EXERCISE REQUIREMENTS: Quote the full article on the EPA's withdrawal of the Peabody Western Coal Co. water permit at Black Mesa word for word.

***** DOCUMENT SEGMENT *****

BLACK MESA, Ariz. – Opponents of increased coal mining on this massive site in northern Arizona were encouraged by the disclosure Dec. 3 that the Environmental Protection Agency has withdrawn a water permit and has ended, at least temporarily, concern about mining-related runoff into inadequate treatment ponds.
Black Mesa Water Coalition had appealed the water permit issued to Peabody Western Coal Co. on grounds that it violated the Clean Water Act, National Environmental Policy Act, and Endangered Species Act, and that it “failed to adequately analyze the environmental impacts of leaky waste ponds and failed to provide local residents with adequate opportunities for public participation,” according to a press release.
The EPA’s Southwest Regional office said by phone that the permit in question was a stormwater permit entering a routine five-year renewal period and was not flawed, but that the agency had decided to hold two additional public hearings on Navajo and Hopi tribal lands to accommodate further public comment.

***** LISTED RECORDS *****

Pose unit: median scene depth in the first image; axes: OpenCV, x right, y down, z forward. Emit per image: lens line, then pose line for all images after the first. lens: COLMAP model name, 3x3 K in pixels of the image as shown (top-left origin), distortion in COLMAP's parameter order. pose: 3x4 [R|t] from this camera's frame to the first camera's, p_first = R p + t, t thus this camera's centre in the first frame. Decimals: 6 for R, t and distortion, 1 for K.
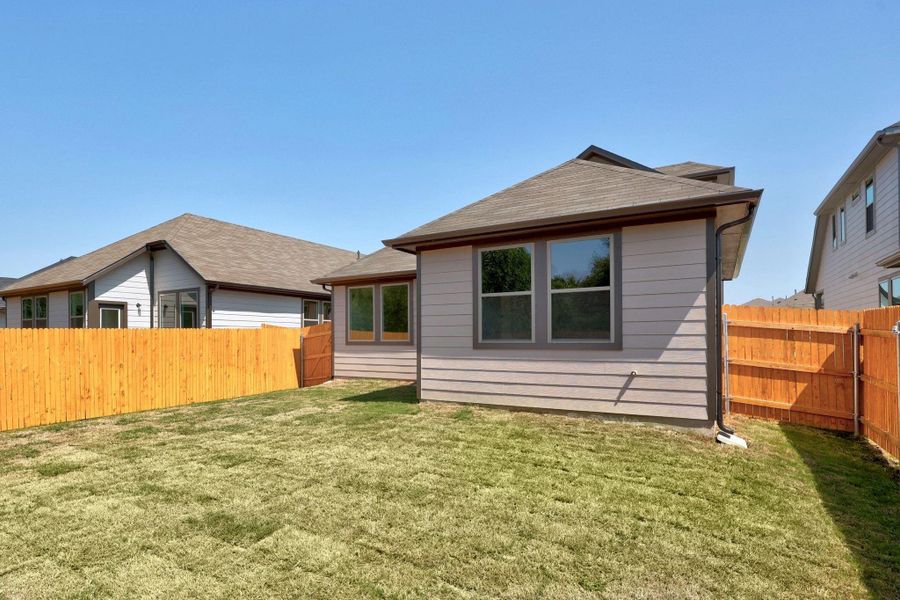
lens RADIAL K [[459.1, 0, 450.6], [0, 459.1, 339.5], [0, 0, 1]] dist [-0.004043, -0.000370]
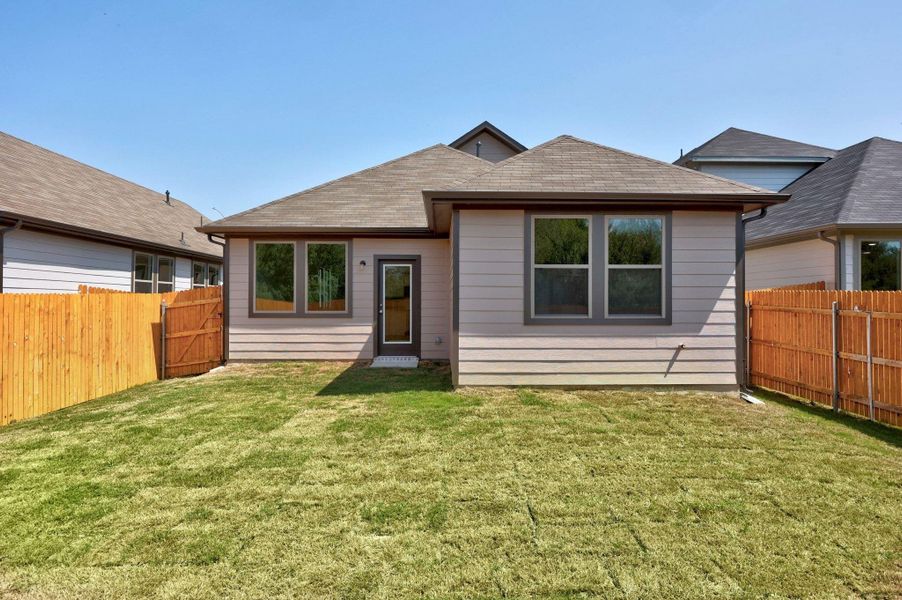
lens RADIAL K [[455.3, 0, 451.0], [0, 455.3, 300.0], [0, 0, 1]] dist [-0.001354, -0.000844]
pose [[0.855159, 0.010045, 0.518268, -0.570124], [-0.006021, 0.999937, -0.009446, -0.020440], [-0.518330, 0.004957, 0.855166, 0.328415]]
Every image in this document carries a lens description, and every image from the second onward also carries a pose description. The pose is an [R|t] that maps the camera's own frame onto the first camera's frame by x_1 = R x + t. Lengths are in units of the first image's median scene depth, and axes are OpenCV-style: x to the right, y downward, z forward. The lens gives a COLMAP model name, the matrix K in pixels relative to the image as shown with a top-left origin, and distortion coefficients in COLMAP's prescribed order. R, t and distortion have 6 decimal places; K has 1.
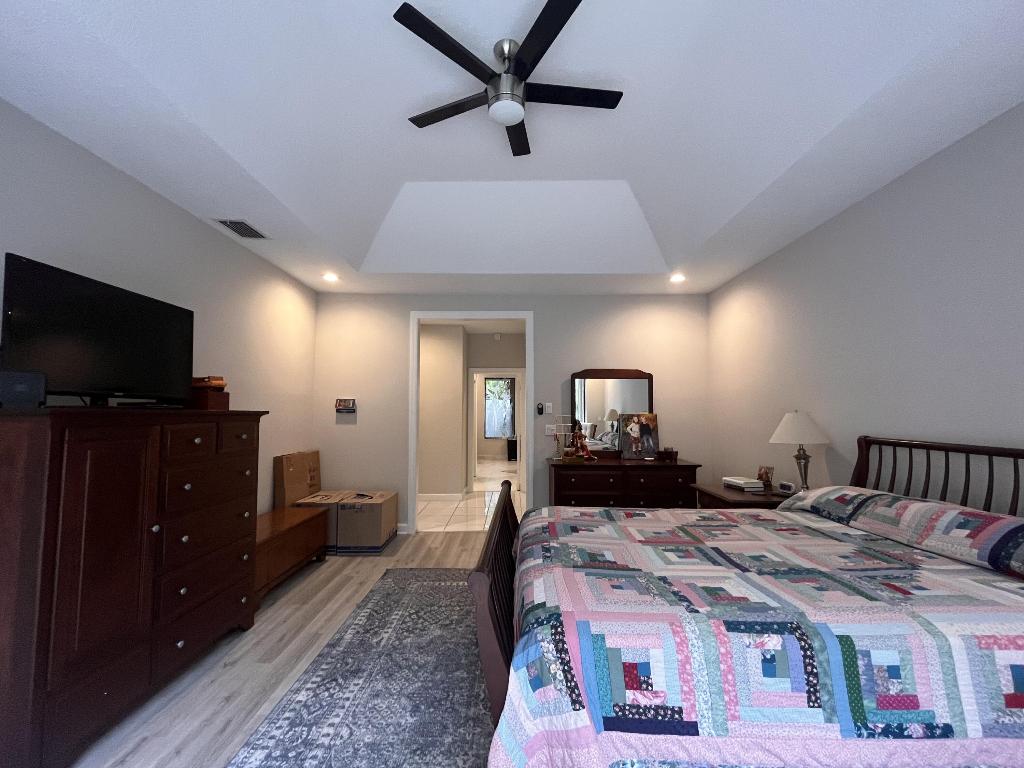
lens RADIAL K [[417.0, 0, 508.8], [0, 417.0, 386.0], [0, 0, 1]] dist [0.000872, -0.000690]
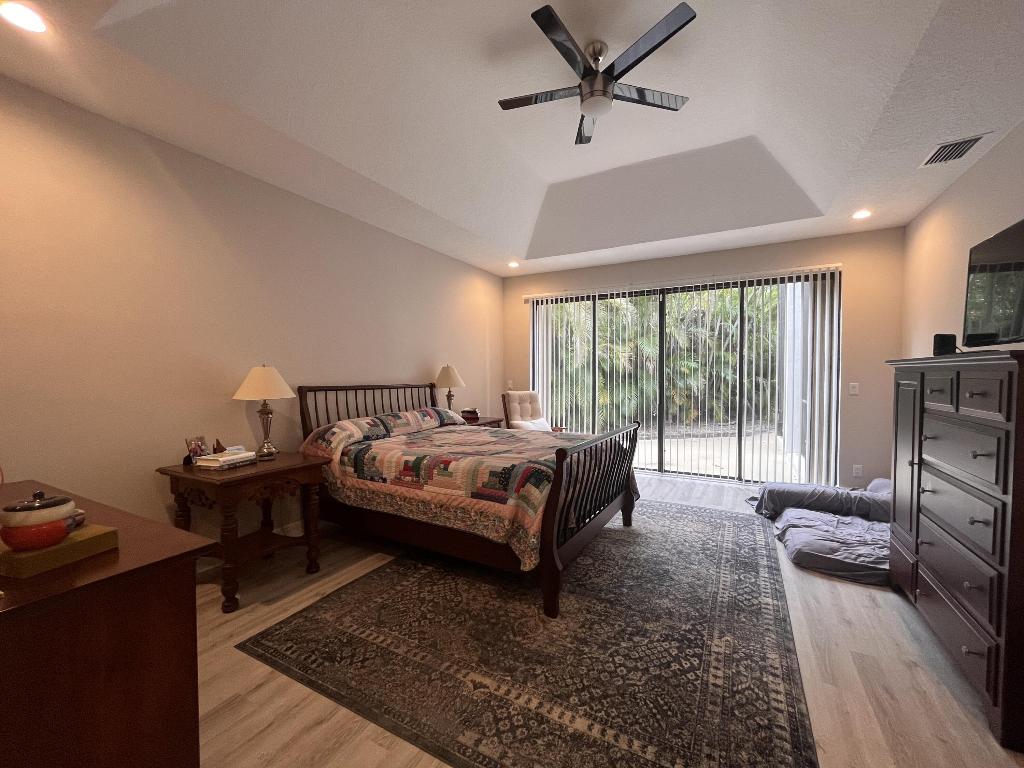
lens RADIAL K [[417.0, 0, 509.7], [0, 417.0, 385.6], [0, 0, 1]] dist [0.000872, -0.000690]
pose [[-0.880202, -0.010959, 0.474473, -0.319616], [-0.027115, 0.999262, -0.027222, 0.144318], [-0.473825, -0.036826, -0.879849, 1.911089]]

*****

RESPONSE:
BLACK MESA, Ariz. – Opponents of increased coal mining on this massive site in northern Arizona were encouraged by the disclosure Dec. 3 that the Environmental Protection Agency has withdrawn a water permit and has ended, at least temporarily, concern about mining-related runoff into inadequate treatment ponds.
Black Mesa Water Coalition had appealed the water permit issued to Peabody Western Coal Co. on grounds that it violated the Clean Water Act, National Environmental Policy Act, and Endangered Species Act, and that it “failed to adequately analyze the environmental impacts of leaky waste ponds and failed to provide local residents with adequate opportunities for public participation,” according to a press release.
The EPA’s Southwest Regional office said by phone that the permit in question was a stormwater permit entering a routine five-year renewal period and was not flawed, but that the agency had decided to hold two additional public hearings on Navajo and Hopi tribal lands to accommodate further public comment.